Data excerpts -
*** Block opens ***

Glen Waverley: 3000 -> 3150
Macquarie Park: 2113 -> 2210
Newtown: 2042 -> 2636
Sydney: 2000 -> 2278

*** Block closes ***
*** Block opens ***

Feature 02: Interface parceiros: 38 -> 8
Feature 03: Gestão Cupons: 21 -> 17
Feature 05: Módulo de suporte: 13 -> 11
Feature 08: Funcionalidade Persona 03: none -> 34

*** Block closes ***

All that is wanted is a faithful reproduction of the line above with "Glen Waverley: 3000 -> 3150", the line with "Sydney: 2000 -> 2278", and every line in between.

Glen Waverley: 3000 -> 3150
Macquarie Park: 2113 -> 2210
Newtown: 2042 -> 2636
Sydney: 2000 -> 2278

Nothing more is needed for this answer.